_WHAT IS NEEDED_
Return every line of the listing that includes the string "linecap".

-=-=-

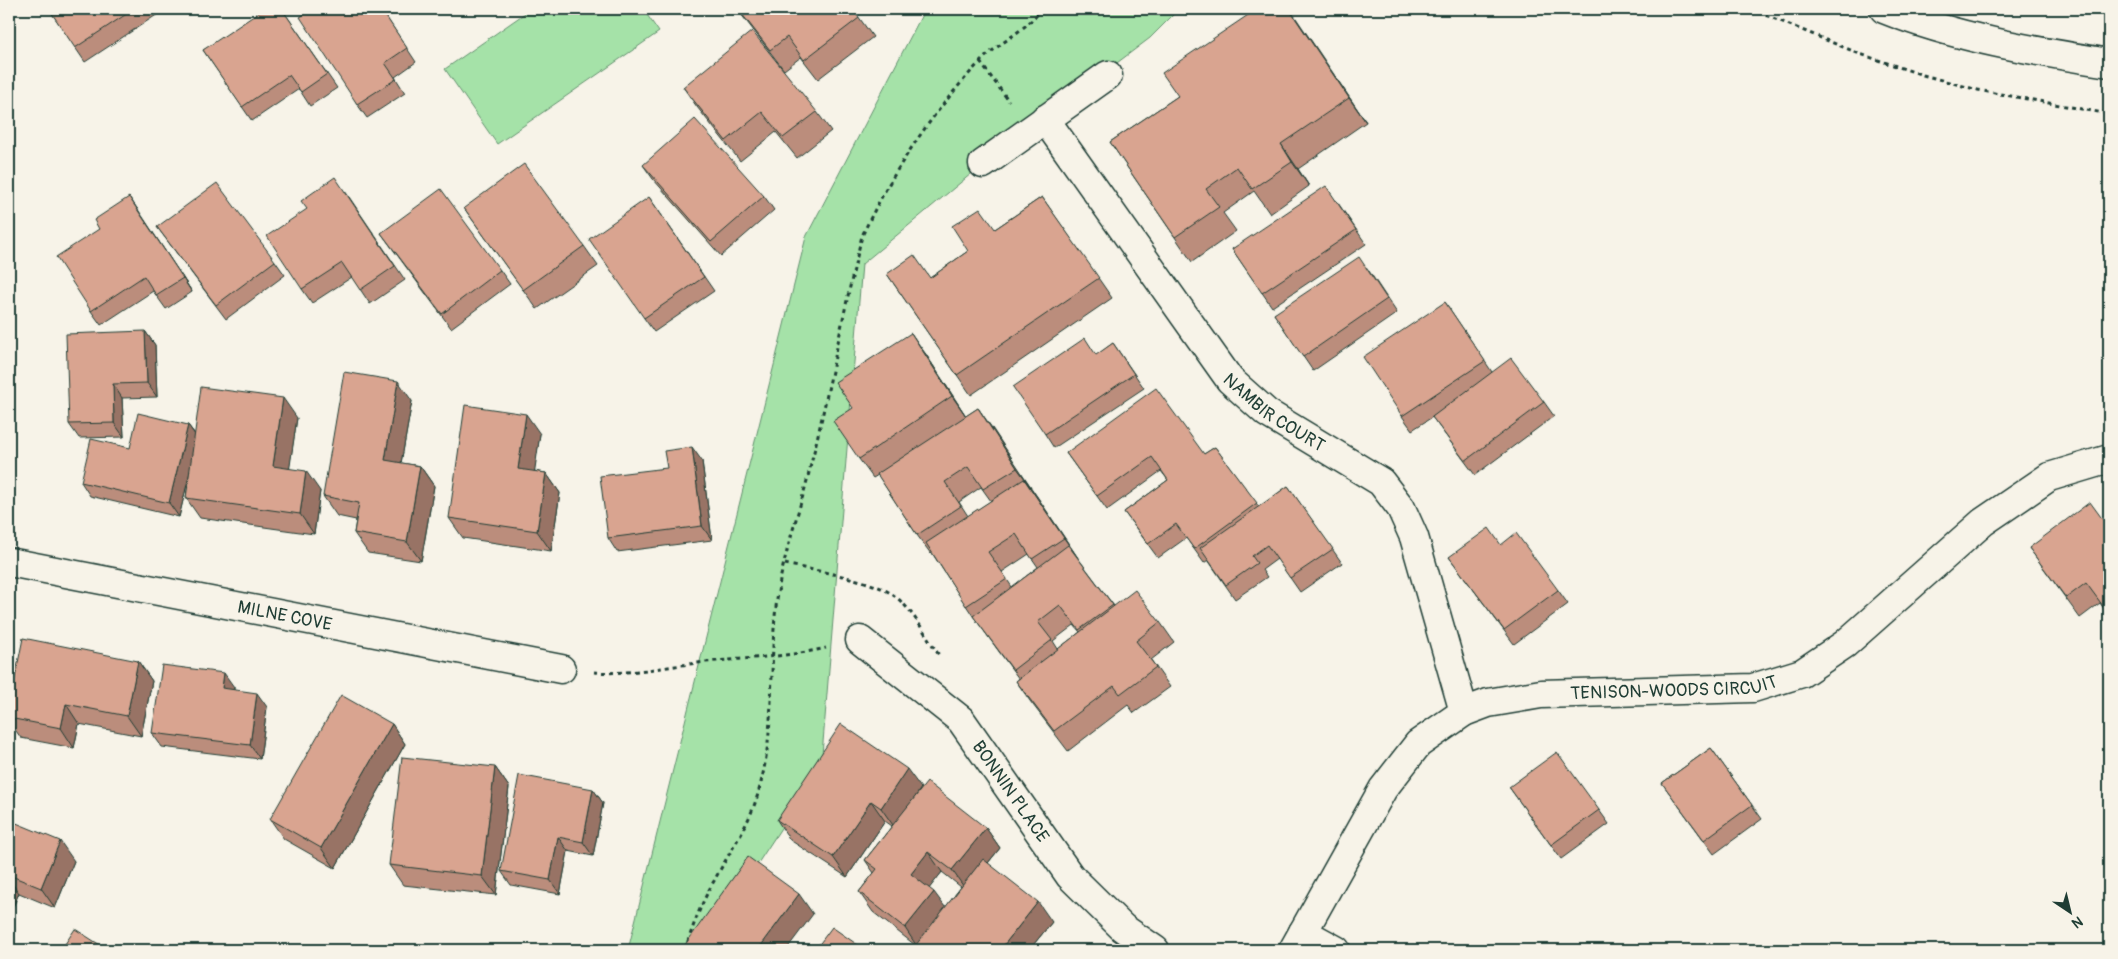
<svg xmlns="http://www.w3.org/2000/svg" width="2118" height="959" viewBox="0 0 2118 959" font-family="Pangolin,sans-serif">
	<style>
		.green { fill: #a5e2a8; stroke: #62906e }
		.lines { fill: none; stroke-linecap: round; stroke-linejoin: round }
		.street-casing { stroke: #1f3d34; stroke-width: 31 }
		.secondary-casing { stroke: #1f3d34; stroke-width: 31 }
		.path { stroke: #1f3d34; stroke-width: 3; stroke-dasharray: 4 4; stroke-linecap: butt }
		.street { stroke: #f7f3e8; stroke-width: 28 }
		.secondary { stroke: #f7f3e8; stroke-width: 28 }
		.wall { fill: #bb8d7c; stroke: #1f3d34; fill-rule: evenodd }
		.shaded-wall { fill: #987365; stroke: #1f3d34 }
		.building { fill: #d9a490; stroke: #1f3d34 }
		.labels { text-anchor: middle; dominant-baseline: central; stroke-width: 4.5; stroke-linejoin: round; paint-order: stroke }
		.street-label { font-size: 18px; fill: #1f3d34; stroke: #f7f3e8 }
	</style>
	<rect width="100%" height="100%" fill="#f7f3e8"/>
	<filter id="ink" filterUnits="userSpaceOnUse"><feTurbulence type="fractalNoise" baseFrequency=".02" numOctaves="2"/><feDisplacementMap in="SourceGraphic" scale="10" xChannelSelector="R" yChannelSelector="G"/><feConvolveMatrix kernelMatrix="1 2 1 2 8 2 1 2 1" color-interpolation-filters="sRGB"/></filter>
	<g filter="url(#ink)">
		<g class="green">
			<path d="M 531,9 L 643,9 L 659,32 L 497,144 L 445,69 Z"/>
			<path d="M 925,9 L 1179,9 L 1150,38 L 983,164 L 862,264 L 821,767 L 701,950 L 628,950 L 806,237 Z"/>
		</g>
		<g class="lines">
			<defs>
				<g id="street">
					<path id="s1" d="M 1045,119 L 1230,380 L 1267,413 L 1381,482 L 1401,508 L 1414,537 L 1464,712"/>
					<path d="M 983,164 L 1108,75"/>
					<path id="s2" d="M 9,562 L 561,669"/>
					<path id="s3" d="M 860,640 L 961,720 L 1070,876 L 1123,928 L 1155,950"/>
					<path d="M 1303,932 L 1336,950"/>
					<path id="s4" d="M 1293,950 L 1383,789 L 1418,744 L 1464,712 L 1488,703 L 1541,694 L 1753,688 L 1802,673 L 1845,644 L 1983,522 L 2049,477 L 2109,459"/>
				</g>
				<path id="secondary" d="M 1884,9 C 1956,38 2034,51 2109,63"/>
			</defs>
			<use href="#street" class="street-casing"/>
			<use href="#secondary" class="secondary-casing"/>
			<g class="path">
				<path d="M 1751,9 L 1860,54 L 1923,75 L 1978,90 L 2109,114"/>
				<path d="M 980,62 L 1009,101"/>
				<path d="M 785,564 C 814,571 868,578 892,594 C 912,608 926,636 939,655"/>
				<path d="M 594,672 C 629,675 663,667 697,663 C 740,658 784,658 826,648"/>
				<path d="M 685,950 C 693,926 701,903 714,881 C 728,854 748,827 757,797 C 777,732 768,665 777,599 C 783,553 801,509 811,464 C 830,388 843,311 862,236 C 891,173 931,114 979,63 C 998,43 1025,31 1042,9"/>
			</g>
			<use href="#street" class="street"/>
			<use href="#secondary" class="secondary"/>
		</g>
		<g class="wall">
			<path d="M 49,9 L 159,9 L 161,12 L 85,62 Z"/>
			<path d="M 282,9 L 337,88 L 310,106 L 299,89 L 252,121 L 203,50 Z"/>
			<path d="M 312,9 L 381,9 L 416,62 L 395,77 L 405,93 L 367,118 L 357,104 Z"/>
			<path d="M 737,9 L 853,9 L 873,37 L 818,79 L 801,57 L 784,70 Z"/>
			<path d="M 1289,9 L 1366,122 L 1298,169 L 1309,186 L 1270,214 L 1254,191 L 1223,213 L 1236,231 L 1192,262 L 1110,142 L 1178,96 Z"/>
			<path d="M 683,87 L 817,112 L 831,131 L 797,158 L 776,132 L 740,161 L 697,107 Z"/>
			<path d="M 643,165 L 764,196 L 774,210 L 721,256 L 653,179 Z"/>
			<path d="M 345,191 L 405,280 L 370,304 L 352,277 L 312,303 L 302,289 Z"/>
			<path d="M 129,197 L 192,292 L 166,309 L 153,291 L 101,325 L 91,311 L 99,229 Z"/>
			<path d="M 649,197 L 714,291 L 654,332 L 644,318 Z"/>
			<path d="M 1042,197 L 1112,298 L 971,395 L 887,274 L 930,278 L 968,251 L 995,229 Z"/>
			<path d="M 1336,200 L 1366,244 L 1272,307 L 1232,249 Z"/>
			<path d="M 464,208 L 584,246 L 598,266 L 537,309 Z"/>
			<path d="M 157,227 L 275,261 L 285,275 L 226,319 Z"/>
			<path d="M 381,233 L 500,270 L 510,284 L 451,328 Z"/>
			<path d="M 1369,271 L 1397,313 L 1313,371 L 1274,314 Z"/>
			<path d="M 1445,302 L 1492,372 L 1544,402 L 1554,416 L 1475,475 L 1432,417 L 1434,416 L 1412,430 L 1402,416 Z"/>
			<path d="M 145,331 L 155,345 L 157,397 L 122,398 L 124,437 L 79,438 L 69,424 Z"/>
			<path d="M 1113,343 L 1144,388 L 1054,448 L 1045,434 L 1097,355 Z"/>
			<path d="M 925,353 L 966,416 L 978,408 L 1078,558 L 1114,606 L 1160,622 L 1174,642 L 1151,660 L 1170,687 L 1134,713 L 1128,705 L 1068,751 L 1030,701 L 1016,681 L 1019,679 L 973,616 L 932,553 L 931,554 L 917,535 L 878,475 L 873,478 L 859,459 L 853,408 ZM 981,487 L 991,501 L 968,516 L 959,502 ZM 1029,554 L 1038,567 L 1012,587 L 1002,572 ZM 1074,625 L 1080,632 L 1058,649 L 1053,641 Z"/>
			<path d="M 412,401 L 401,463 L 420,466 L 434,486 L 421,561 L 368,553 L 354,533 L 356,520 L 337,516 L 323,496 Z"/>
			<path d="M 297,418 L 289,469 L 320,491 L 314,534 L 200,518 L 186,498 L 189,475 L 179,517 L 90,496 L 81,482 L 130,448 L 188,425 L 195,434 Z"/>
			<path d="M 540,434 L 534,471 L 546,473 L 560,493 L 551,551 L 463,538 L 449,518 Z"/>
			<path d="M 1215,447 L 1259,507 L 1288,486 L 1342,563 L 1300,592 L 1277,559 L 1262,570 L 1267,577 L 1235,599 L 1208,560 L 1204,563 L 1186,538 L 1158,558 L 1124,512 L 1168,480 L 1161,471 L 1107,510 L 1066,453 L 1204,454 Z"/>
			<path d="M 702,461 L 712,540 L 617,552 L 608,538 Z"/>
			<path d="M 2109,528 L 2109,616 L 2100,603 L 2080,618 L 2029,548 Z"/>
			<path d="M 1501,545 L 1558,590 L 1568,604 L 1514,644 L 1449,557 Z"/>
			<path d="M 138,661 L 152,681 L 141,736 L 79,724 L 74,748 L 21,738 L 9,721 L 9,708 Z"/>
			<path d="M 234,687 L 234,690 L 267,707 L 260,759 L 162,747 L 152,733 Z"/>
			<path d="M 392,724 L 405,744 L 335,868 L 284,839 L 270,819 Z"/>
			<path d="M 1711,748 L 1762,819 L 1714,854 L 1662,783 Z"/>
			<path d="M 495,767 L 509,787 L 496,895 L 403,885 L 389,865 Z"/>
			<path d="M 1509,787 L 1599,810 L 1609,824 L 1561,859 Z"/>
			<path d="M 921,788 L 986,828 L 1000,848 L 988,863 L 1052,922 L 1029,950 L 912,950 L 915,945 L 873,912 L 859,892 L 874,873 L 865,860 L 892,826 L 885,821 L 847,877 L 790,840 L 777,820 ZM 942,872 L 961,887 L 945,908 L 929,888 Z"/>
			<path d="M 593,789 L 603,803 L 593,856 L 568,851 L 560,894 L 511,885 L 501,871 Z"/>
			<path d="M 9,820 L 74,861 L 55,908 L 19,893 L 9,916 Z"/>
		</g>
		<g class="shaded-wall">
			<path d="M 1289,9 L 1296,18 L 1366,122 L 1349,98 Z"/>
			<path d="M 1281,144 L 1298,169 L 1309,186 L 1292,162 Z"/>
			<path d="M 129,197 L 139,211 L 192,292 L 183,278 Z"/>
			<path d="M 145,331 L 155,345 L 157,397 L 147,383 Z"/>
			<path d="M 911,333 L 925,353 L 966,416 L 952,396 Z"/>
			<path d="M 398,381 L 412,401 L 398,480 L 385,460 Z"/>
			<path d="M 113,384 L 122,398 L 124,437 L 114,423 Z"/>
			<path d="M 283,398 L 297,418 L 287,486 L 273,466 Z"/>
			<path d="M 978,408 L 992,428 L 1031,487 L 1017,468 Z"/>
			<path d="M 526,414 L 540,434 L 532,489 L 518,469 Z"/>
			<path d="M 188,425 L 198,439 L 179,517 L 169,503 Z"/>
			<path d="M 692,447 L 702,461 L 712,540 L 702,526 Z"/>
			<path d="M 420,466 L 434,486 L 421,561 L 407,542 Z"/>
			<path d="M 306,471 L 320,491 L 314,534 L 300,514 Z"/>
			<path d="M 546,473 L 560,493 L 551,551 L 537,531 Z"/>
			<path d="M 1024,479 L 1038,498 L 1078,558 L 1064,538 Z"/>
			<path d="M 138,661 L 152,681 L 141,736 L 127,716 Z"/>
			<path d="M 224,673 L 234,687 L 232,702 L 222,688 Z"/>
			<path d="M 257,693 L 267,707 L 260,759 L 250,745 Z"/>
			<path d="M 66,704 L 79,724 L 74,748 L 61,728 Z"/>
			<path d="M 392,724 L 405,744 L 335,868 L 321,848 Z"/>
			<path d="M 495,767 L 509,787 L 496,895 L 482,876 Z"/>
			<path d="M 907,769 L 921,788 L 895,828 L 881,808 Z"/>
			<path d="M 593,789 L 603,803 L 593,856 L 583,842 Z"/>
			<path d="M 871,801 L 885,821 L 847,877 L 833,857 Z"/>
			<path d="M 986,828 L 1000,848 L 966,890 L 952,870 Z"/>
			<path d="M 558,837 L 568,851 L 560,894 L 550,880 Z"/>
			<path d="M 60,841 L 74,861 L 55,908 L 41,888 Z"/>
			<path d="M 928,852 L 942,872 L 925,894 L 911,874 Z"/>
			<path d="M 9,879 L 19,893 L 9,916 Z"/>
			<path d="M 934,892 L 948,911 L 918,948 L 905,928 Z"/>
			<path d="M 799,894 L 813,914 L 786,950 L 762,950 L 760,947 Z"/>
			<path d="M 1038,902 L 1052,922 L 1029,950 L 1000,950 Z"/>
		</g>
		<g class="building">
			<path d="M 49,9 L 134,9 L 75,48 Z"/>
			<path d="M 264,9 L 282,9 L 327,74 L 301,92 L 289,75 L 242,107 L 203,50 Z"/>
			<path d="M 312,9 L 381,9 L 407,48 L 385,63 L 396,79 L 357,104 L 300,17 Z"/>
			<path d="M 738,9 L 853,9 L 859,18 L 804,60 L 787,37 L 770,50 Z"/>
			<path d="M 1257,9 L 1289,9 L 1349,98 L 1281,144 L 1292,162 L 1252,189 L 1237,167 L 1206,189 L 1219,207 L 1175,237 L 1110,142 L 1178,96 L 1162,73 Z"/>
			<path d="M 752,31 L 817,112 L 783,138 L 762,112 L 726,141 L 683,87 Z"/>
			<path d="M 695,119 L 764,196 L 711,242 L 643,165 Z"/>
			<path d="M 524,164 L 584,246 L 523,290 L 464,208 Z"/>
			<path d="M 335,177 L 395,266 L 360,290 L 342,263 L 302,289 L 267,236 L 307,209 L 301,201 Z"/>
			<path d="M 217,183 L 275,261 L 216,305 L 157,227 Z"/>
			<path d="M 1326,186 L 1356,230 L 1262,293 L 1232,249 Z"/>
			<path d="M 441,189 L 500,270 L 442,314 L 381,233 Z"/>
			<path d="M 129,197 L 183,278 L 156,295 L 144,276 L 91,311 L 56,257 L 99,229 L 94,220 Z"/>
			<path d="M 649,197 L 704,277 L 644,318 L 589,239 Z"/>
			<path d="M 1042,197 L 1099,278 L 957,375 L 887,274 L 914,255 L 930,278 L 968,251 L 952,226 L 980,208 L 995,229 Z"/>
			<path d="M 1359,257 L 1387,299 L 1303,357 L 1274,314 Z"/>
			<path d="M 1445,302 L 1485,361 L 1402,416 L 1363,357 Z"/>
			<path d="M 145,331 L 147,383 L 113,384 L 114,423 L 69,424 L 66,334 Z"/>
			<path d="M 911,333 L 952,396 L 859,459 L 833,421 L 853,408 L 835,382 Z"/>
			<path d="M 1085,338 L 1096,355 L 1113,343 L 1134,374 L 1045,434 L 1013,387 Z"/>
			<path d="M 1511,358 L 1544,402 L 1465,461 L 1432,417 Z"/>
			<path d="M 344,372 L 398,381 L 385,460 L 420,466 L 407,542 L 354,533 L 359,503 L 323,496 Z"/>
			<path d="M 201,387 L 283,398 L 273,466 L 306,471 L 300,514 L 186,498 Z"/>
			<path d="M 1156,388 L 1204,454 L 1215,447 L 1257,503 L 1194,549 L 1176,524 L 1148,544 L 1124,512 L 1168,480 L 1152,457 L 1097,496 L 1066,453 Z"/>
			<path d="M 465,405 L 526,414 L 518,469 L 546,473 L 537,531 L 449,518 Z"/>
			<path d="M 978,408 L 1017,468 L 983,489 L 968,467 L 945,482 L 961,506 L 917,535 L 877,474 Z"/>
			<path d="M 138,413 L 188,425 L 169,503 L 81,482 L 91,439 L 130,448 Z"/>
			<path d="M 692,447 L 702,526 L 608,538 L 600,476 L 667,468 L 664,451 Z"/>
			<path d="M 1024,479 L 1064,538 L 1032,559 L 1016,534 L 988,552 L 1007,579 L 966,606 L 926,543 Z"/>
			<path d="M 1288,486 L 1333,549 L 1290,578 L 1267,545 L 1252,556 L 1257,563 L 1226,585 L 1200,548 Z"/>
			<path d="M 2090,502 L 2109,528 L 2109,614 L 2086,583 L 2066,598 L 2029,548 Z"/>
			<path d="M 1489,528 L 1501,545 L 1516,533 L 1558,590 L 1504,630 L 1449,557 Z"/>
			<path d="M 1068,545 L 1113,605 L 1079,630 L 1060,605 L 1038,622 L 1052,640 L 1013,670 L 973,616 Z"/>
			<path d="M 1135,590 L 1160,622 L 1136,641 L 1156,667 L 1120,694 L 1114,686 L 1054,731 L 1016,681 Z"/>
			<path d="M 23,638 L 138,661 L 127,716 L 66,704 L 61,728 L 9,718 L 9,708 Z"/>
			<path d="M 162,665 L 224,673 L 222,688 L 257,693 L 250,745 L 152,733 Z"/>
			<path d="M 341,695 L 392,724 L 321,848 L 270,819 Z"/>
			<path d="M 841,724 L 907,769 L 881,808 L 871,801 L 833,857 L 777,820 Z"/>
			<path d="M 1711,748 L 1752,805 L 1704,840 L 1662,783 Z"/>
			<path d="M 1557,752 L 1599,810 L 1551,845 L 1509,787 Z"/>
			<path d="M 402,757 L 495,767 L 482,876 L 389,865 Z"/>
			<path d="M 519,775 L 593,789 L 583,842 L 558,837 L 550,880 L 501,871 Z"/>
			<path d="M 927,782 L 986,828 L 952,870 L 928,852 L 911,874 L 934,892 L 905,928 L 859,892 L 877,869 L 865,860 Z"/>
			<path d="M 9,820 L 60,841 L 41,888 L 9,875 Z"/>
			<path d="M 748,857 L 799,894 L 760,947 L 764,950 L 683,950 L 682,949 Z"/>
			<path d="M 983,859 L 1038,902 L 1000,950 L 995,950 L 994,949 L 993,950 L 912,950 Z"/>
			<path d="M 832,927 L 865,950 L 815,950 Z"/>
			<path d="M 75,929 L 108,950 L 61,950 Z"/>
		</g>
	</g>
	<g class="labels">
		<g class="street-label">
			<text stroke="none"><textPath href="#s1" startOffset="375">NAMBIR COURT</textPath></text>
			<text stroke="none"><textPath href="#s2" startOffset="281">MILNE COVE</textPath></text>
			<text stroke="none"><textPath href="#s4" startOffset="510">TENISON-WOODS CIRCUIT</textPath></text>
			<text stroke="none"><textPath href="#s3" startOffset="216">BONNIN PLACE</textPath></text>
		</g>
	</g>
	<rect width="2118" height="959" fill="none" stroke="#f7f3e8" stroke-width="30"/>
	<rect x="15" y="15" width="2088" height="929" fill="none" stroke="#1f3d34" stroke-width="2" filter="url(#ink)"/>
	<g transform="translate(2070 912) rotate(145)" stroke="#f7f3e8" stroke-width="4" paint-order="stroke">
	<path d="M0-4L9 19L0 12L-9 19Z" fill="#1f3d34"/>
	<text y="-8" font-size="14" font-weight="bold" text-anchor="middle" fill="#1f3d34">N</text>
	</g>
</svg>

-=-=-

_SOLUTION TO THIS EXERCISE_
		.lines { fill: none; stroke-linecap: round; stroke-linejoin: round }
		.path { stroke: #1f3d34; stroke-width: 3; stroke-dasharray: 4 4; stroke-linecap: butt }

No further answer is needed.